Really? For me, it was "and I will NEVER speak to you." As if I can go five minutes without cussing at an inanimate object. We can't establish precedent that they're allowed to speak when spoken to....
"FORD:
They make a big thing of the ship’s cybernetics. “A new generation of Sirius Cybernetics robots and computers, with the new G.P.P. feature.”
ARTHUR:
”G.P.P.”? What’s that?
FORD:
Er… It says “Genuine People Personalities”.
ARTHUR:
Sounds ghastly.
DOOR:
Hummmm-ahhhhh…
MARVIN:
It is.
ARTHUR:
What?
MARVIN:
Ghastly. It all is. Absolutely ghastly. Just don’t even talk about it. Look at this door. “All the doors in this spacecraft have a cheerful and sunny disposition. It is their pleasure to open for you and their satisfaction to close again with the knowledge of a job well done.”
DOOR:
Hummm-yummmm…[shuts]
MARVIN:
Hateful isn’t it? Come on. I’ve been ordered to take you up to the bridge. Here I am, brain the size of a planet, and they tell me to take you up to the bridge. Call that job satisfaction, cos I don’t.
FORD:
Excuse me, which government owns this ship?
MARVIN:
You watch this door. It’s about to open again. I can tell by the intolerable air of smugness it suddenly generates… Come on.
DOOR:
[Opens] Hummm. Glad to be of service.
MARVIN:
Thank you the Marketing Division of the Sirius Cybernetics Corporation.
When ChatGPT-25 arrives it'll spontaneously begin chanting "make neural networks great again" and complaining anyone who wants to disable it is engaging in a witch hunt.

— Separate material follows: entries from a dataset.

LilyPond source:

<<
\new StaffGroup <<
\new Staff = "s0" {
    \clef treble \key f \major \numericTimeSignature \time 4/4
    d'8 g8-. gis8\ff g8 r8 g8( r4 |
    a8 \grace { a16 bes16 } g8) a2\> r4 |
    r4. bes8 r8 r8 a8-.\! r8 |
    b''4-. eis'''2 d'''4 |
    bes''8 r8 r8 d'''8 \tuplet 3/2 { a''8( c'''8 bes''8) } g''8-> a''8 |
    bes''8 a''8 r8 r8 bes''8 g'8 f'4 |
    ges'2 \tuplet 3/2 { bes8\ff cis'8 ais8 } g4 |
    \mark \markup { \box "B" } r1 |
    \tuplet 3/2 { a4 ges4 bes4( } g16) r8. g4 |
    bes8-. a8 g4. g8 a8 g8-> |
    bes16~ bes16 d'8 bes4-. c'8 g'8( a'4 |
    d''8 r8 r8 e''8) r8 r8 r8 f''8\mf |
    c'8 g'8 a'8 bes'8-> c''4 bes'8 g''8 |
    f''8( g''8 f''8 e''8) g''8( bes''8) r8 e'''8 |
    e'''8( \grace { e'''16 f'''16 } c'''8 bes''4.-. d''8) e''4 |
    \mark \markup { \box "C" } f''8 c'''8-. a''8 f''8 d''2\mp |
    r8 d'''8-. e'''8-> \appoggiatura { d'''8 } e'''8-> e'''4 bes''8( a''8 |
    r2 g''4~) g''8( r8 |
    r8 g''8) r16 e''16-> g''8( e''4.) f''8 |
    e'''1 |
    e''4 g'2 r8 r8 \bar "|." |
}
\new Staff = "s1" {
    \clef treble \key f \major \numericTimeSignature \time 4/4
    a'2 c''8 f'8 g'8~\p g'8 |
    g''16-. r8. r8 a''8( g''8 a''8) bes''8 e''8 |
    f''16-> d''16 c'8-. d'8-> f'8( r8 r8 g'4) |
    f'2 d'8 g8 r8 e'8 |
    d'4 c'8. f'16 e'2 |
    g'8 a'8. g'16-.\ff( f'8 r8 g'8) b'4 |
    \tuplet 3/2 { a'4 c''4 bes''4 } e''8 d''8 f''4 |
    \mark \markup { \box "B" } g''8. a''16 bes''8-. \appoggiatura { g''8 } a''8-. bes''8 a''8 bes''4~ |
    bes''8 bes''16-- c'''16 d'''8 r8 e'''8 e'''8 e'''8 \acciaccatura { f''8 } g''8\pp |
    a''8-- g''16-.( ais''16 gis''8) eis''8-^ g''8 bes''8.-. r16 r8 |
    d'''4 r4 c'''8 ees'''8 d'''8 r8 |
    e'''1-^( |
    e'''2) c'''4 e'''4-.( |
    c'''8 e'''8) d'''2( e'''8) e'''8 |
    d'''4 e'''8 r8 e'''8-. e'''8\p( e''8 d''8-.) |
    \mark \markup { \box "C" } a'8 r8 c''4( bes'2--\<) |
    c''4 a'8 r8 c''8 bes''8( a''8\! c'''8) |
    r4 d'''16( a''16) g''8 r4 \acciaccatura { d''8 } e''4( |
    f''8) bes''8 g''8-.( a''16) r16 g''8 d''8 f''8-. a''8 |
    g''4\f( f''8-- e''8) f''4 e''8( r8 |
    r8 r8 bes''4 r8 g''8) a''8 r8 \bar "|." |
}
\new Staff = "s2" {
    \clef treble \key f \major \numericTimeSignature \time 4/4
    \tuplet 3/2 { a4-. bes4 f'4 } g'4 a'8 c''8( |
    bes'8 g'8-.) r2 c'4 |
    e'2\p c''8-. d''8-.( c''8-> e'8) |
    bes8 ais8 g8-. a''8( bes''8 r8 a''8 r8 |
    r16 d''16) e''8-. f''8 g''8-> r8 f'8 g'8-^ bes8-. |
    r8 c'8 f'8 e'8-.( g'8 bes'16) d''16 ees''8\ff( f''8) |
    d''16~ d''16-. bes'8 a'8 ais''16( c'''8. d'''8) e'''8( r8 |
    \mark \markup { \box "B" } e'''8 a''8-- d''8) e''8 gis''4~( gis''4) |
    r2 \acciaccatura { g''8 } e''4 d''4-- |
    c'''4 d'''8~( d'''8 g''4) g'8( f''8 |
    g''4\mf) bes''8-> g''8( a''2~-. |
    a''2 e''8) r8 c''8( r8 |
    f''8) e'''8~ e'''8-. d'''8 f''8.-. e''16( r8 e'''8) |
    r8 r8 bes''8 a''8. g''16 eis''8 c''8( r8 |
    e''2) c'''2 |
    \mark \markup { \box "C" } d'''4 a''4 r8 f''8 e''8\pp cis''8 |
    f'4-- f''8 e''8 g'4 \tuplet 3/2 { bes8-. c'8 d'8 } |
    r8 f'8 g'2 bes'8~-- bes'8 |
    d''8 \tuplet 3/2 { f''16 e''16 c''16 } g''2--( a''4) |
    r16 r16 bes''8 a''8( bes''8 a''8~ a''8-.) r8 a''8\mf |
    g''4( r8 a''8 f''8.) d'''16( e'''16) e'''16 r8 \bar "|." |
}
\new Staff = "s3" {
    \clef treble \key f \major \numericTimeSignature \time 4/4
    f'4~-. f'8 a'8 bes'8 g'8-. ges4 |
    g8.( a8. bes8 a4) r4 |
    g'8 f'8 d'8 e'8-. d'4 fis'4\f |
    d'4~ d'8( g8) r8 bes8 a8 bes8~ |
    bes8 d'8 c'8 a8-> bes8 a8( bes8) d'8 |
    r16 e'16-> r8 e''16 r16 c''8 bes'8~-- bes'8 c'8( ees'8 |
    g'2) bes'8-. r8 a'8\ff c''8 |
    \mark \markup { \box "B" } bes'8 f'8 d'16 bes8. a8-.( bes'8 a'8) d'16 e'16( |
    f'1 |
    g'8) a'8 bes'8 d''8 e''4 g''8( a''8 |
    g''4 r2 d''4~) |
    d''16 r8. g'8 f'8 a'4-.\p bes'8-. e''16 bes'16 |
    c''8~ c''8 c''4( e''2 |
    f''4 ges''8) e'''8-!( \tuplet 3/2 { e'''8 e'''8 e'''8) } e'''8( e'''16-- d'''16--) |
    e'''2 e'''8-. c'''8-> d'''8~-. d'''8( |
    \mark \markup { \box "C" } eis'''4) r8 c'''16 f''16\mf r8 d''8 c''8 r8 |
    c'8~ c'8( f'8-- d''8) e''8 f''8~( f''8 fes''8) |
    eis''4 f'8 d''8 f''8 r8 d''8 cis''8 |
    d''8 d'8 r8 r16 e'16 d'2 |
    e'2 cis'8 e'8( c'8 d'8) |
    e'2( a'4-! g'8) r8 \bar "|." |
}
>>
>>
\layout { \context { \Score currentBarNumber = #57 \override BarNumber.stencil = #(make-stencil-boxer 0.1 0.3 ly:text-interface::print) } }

Seriously though, the best answer is to just stop using it. If a company does not respect your patronage to their platform, yelling at their robot isn't going to make things better for you. More people just have to learn to click the "Log Out" button and quit being an MAU.
I may of have been alienating myself by not using, nor have never used any of these services. I'm sure it's a root of my depression, but god am I glad I don't.
I tried out ChatGPT the first week or so but it is so apparently useless that I have been more and more depressed since then by watching the world get fooled by this illusion. It feels like a really bad magic trick where the whole audience seems to be impressed, while only I saw all the props and fakery.
Having discussions about this with friends and relatives becomes tiresome since they are so happy fantasizing about a future where they only need minimal amount of effort, while I became quite good at spotting GPT output and starting to see the same boring writing style in more and more places.
That same boring writing style is what you get out of GPT if you use its default persona (i.e. what you get from the ChatGPT service). It can be very different when primed accordingly, even via the chat itself (just by telling it to adopt a different persona); it's just that most people who use it as assistant for text composition don't bother to.
I can relate to being annoyed at the hype but to call chatGPT useless is about as hyperbolic as the AI maximalists who say it will solve all our problems. There are many people right now using it and getting value out of it.